A ScientificComputing.com article by Rob Farber explores the topic of numerical precision in the context of future exascale computing, asking the question “how do we know that anything we compute is correct?” The discussion centers around processors such as GPUs which provide both single- and double-precision computation but at different throughput levels. “Taking a multi-precision approach can enhance the accuracy of a calculation and justify the use of mainly single-precision arithmetic (for performance) along with the occasional use of double-precision (64-bit) arithmetic for precision-sensitive operations,” writes Farber. (Rob Farber. “Numerical Precision: How Much is Enough?” ScientificComputing.com. Accessed July 1, 2008.)
Performance and accuracy of hardware-oriented native-, emulated- and mixed-precision solvers in FEM simulations (Part 2: Double Precision GPUs)July 14th, 2008
In a previous publication, we have examined the fundamental difference between computational precision and result accuracy in the context of the iterative solution of linear systems as they typically arise in the Finite Element discretization of Partial Differential Equations (PDEs). In particular, we evaluated mixed- and emulated-precision schemes on commodity graphics processors (GPUs), which at that time only supported computations in single precision. With the advent of graphics cards that natively provide double precision, this report updates our previous results.
We demonstrate that with new co-processor hardware supporting native double precision, such as NVIDIA’s G200 and T10 architectures, the situation does not change qualitatively for PDEs, and the previously introduced mixed precision schemes are still preferable to double precision alone. But the schemes achieve significant quantitative performance improvements with the more powerful hardware.

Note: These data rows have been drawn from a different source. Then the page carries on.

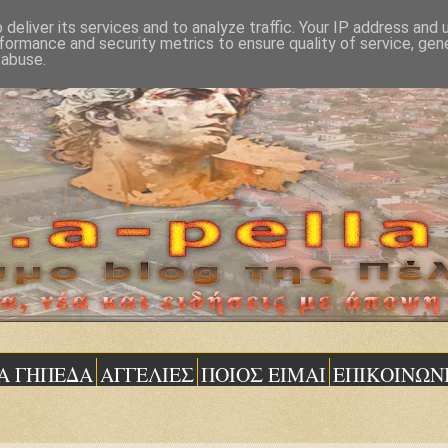
deliver its services and to analyze traffic. Your IP address and
formance and security metrics to ensure quality of service, ge
 abuse.
Α ΓΗΠΕΔΑ
ΑΓΓΕΛΙΕΣ
ΠΟΙΟΣ ΕΙΜΑΙ
ΕΠΙΚΟΙΝΩΝ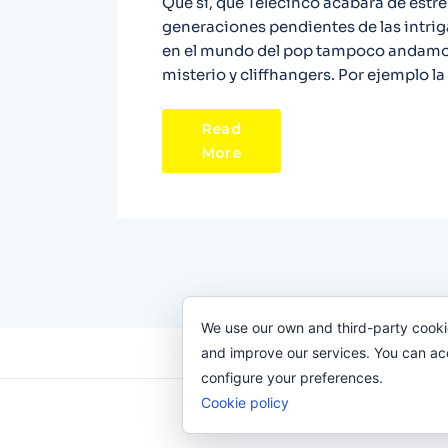
Que sí, que Telecinco acabará de estre
generaciones pendientes de las intri
en el mundo del pop tampoco andamos 
misterio y cliffhangers. Por ejemplo la
Read
More
We use our own and third-party cooki
and improve our services. You can acce
configure your preferences.
Cookie policy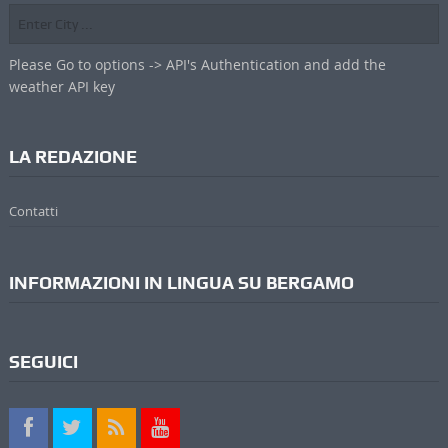
Please Go to options -> API's Authentication and add the
weather API key
LA REDAZIONE
Contatti
INFORMAZIONI IN LINGUA SU BERGAMO
SEGUICI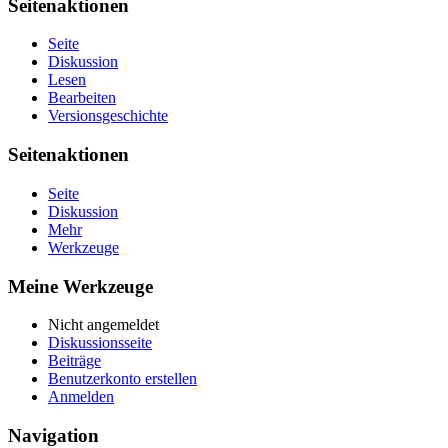
Seitenaktionen
Seite
Diskussion
Lesen
Bearbeiten
Versionsgeschichte
Seitenaktionen
Seite
Diskussion
Mehr
Werkzeuge
Meine Werkzeuge
Nicht angemeldet
Diskussionsseite
Beiträge
Benutzerkonto erstellen
Anmelden
Navigation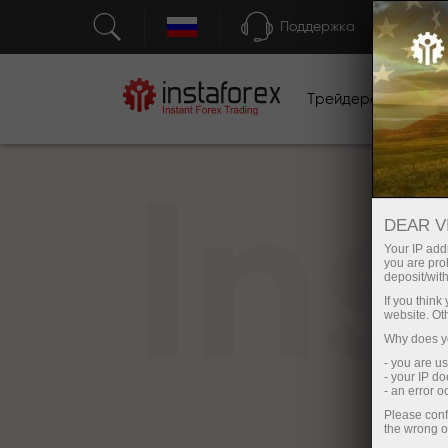
Поддержка
Трейдерам
Н
In
DEAR V
Your IP addr
you are proh
deposit/with
If you thin
website. Ot
Why does yo
- you are u
- your IP d
- an error 
Please conf
the wrong o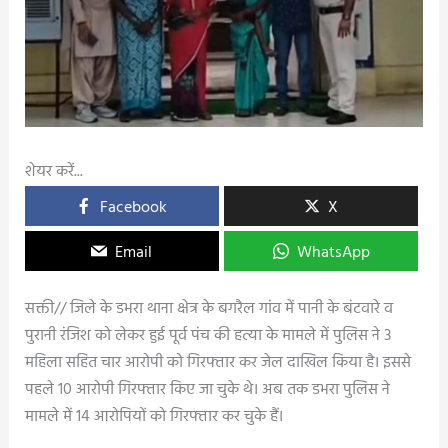
शेयर करें...
Facebook
X
Email
WhatsApp
सक्ती// जिले के डभरा थाना क्षेत्र के बगरैल गांव में पानी के बंटवारे व
पुरानी रंजिश को लेकर हुई पूर्व पंच की हत्या के मामले में पुलिस ने 3
महिला सहित चार आरोपी को गिरफ्तार कर जेल दाखिल किया है। इससे
पहले 10 आरोपी गिरफ्तार किए जा चुके थे। अब तक डभरा पुलिस ने
मामले में 14 आरोपियों को गिरफ्तार कर चुके हैं।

In particular, we demonstrate that a Multigrid scheme can accurately solve a common test problem in Finite Element settings with one million unknowns in less than 0.1 seconds, which is truely outstanding performance. We support these conclusions by exploring the algorithmic design space enlarged by the availability of double precision directly in the hardware.
(Performance and accuracy of hardware-oriented native-, emulated- and mixed-precision solvers in FEM simulations (Part 2: Double Precision GPUs). Dominik Göddeke and Robert Strzodka. Technical Report, 2008.)

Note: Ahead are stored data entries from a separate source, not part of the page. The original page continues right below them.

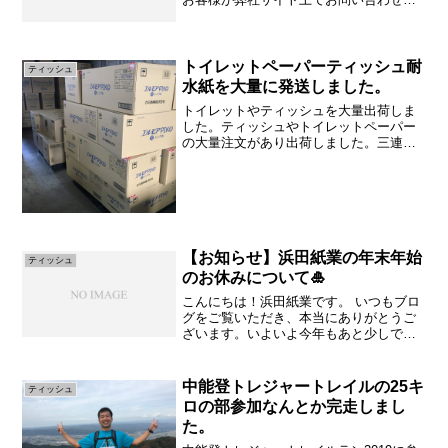
ただいた際の情報等につきまして、以下
にまとめました浜田紙業株式会社（以下
「当社」と表記します）の個人情報取扱
指針に基づき、弊社にて細...
トイレットペーパーティッシュ耐
ティッシュ
水紙を大量に発送しました。
トイレットやティッシュを大量出荷しま
した。ティッシュやトイレットペーパー
の大量注文があり出荷しました。三連休
明けと新型コロナウイルスによる巣ごも
り消費の影響か注文が増えております。
ありがとうございます。巣ごもり消費と
は新型コロナウイルスの感...
【お知らせ】浜田紙業の年末年始
ティッシュ
のお休みについて🎍
こんにちは！浜田紙業です。 いつもブロ
グをご覧いただき、本当にありがとうご
ざいます。いよいよ今年もあと少しです
ね！ 皆様にとって、2025年はどんな一年
でしたか？さて、誠に勝手ながら、浜田
紙業では下記の期間、年末年始のお休み
中能登トレジャートレイルの25キ
ティッシュ
をいただきます。...
ロの部参加なんとか完走しまし
た。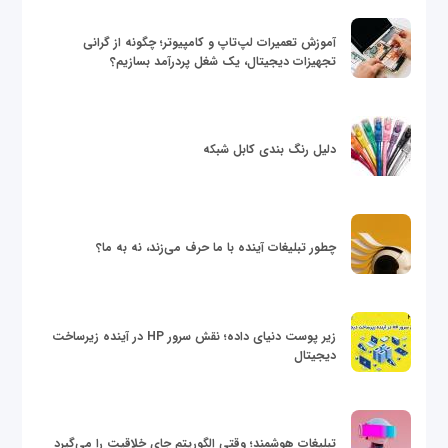
آموزش تعمیرات لپ‌تاپ و کامپیوتر؛ چگونه از گرانی
تجهیزات دیجیتال، یک شغل پردرآمد بسازیم؟
دلیل رنگ بندی کابل شبکه
چطور تبلیغات آینده با ما حرف می‌زند، نه به ما؟
زیر پوست دنیای داده؛ نقش سرور HP در آینده زیرساخت
دیجیتال
تبلیغات هوشمند؛ وقتی الگوریتم جای خلاقیت را می‌گیرد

FEAST is a hardware-oriented MPI-based Finite Element solver toolkit. With the extension FEASTGPU the authors have previously demonstrated that significant speed-ups in the solution of the scalar Poisson problem can be achieved by the addition of GPUs as scientific co-processors to a commodity based cluster. In this paper the authors put the more general claim to the test: Applications based on FEAST, that ran only on CPUs so far, can be successfully accelerated on a co-processor enhanced cluster without any code modifications. The chosen solid mechanics code has higher accuracy requirements and a more diverse CPU/co-processor interaction than the Poisson example, and is thus better suited to assess the practicability of the acceleration approach. The paper presents accuracy experiments, a scalability test and acceleration results for different elastic objects under load. In particular, it demonstrates in detail that the single precision execution of the co-processor does not affect the final accuracy. The paper establishes how the local acceleration gains of factors 5.5 to 9.0 translate into 1.6- to 2.6-fold total speed-up. Subsequent analysis reveals which measures will increase these factors further. (Dominik Göddeke, Hilmar Wobker, Robert Strzodka, Jamaludin Mohd-Yusof, Patrick McCormick, Stefan Turek. Co-Processor Acceleration of an Unmodified Parallel Solid Mechanics Code with FEASTGPU. International Journal of Computational Science and Engineering (to appear).)